For error analysis (parasitic heat losses), we kept the hot clamp and the copper radiation shield at the same constant temperature so that parasitic heat losses such as those through the electrical leads to the heater and thermocouples were effectively kept constant (Supplementary Fig. 1b). Therefore, parasitic heat losses did not affect the slope of Pel versus the temperature differential ΔT. We made special effort to minimize the thermal radiation exchange and to ensure that the reported thermal conductivity is conservative even if any residual radiation exists (Supplementary Note 2). Thermal shunting radiation: we kept the thermal conductance values for our samples large enough such that the thermal shunting radiation power (calibration) never exceeded 20% (see Supplementary Figs 1e, f and Note 2). We did calibration measurements without a sample, which directly measured the radiative thermal shunting between the heater and the cold side sample clamp after a sample measurement, and corrected that for parasitic shunting heat loss (Fig. 2b, Supplementary Fig. 1c, f). Finally, we did the measurements on the reference samples (Dyneema, Zylon, and stainless steel, Sn, and Al) and these measurements are in general agreements with literature values.

We also measured the thermal conductivity by time-domain thermoreflectance (Supplementary Note 3). A 100-fs-wide pump laser pulse (~400 nm center wavelength) was used to instantly heat up the surface of an aluminum-coated sample, the cooling of which was then monitored using a probe pulse (800 nm) as a function of delay time between the pulses (Fig. 2c and Supplementary Fig. 6)31. Subsequently, the cooling curves were fitted to a standard two-dimensional heat transfer model to get the sample thermal conductivity (Fig. 2c, d and Supplementary Note 3). In order to increase the signal-to-noise ratio, modulated heating was applied by electro-optical modulation of pump power, which resulted in a complex signal with its amplitude and phase recorded by a lock-in amplifier. Both the amplitude and phase signals were used for model fitting. The excellent agreement between amplitude and phase fitting confirmed the measurement reliability (Fig. 2d and Supplementary Fig. 7). Changing the fitted thermal conductivity by 20% led to a large discrepancy between the simulated and measured curves, further indicating good experimental sensitivity (Fig. 2d and Supplementary Fig. 8). The reported value in Fig. 3 was obtained as an average of 20 experiments at 3 and 6 MHz modulation. See Supplementary Note 3 for more details including the specific sample and laser parameters used.

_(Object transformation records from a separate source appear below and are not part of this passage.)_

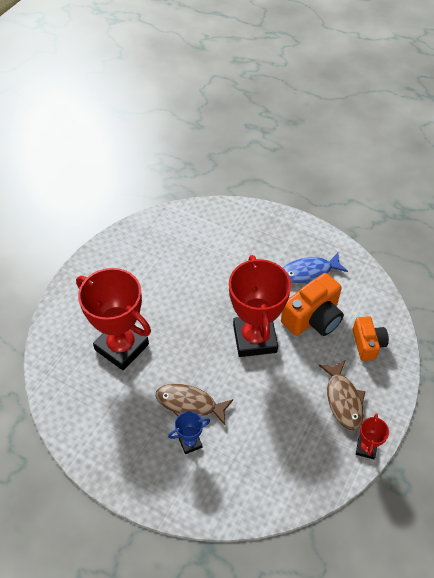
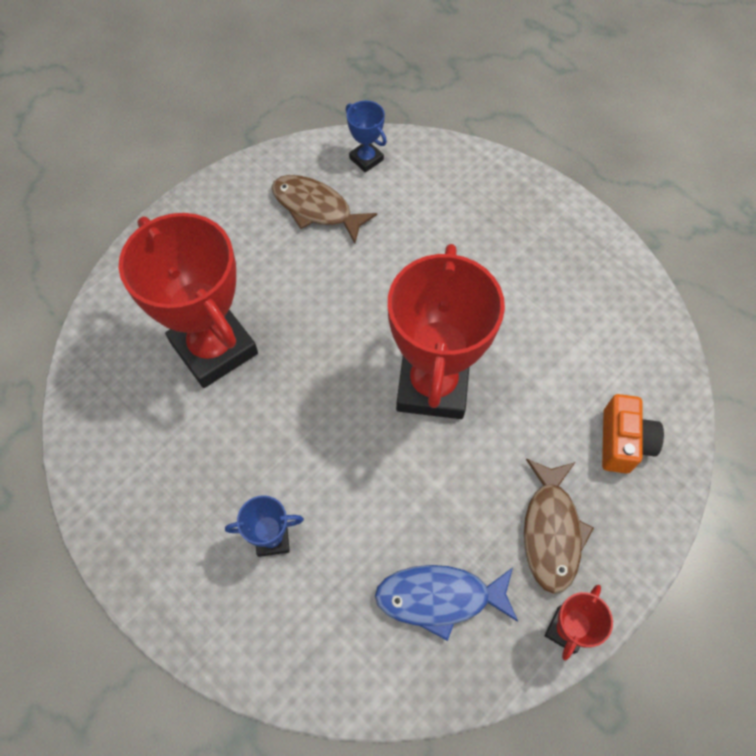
camera: 15 degrees right, 10 degrees up
brown fish [156,384,233,425] -> brown fish moved to [272,175,377,243]
orange camera [281,273,344,336] -> none
blue fish [283,253,348,284] -> blue fish moved to [375,565,518,641]
none -> blue trophy [346,101,387,172]

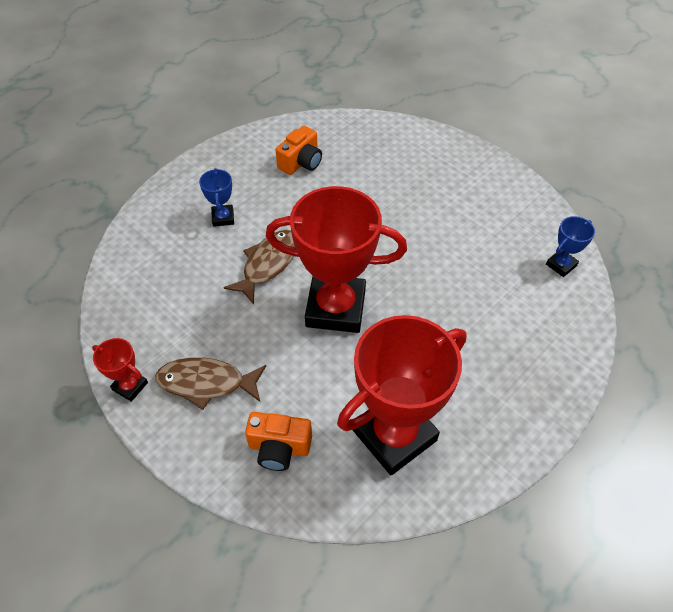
camera: 90 degrees right, 10 degrees down
red trophy [119,213,258,388] -> red trophy moved to [337,315,467,475]
brown fish [272,175,377,243] -> brown fish moved to [223,229,295,304]
blue fish [375,565,518,641] -> none
none -> orange camera [276,126,322,175]

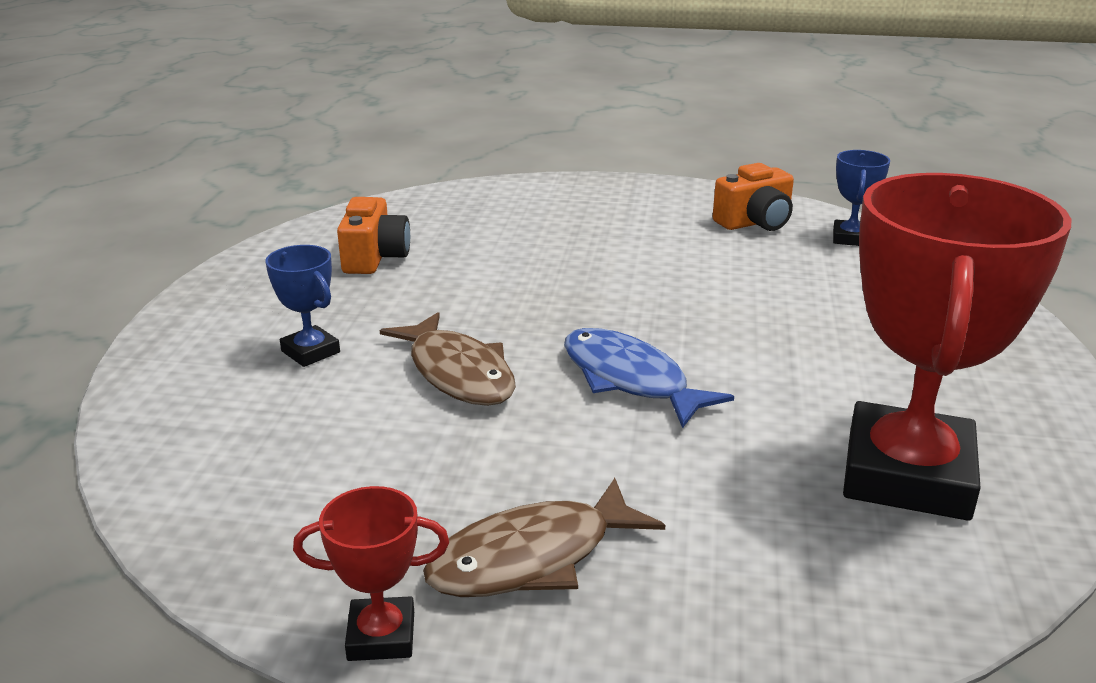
camera: 35 degrees left, 25 degrees down
brown fish [223,229,295,304] -> brown fish turned 150 degrees clockwise [380,312,516,406]
orange camera [245,412,312,471] -> orange camera moved to [713,163,794,231]
red trophy [266,186,407,333] -> blue fish [564,328,734,428]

Structural characterization

Synchrotron X-ray scattering measurements were used to characterize the film structures at various draw ratios. The experiments were performed at beamline sector 8-ID-E of the Advanced Photon Source, Argonne National Laboratory. See Supplementary Note 4 for details on orientation order parameters and effective crystallinity.

Thermal conductivity modelling

We employed a one-dimensional heat transfer model to compute the film thermal conductivity, which depends on the thermal conductivities of the crystalline and amorphous regions, as well as the amorphous fraction (η) in one periodic unit (amorphous length/period length). The period length was obtained from SAXS structure factor analysis (Supplementary Note 4), while the length of the amorphous region was estimated through the electron density distribution (Fig. 4f, inset and Supplementary Fig. 10) within one period. The experimentally obtained η was then fitted to a simple functional form \(C_1 \ast n^{C_2},\) where n denotes draw ratio. Variations of 40% were added to the fitting in order to account for film inhomogeneities and uncertainties involved in the SAXS measurement. The fitted η values lead to upper and lower bounds for the computed thermal conductivity at a given draw ratio (Fig. 3b). See Supplementary Note 5 for a detailed description.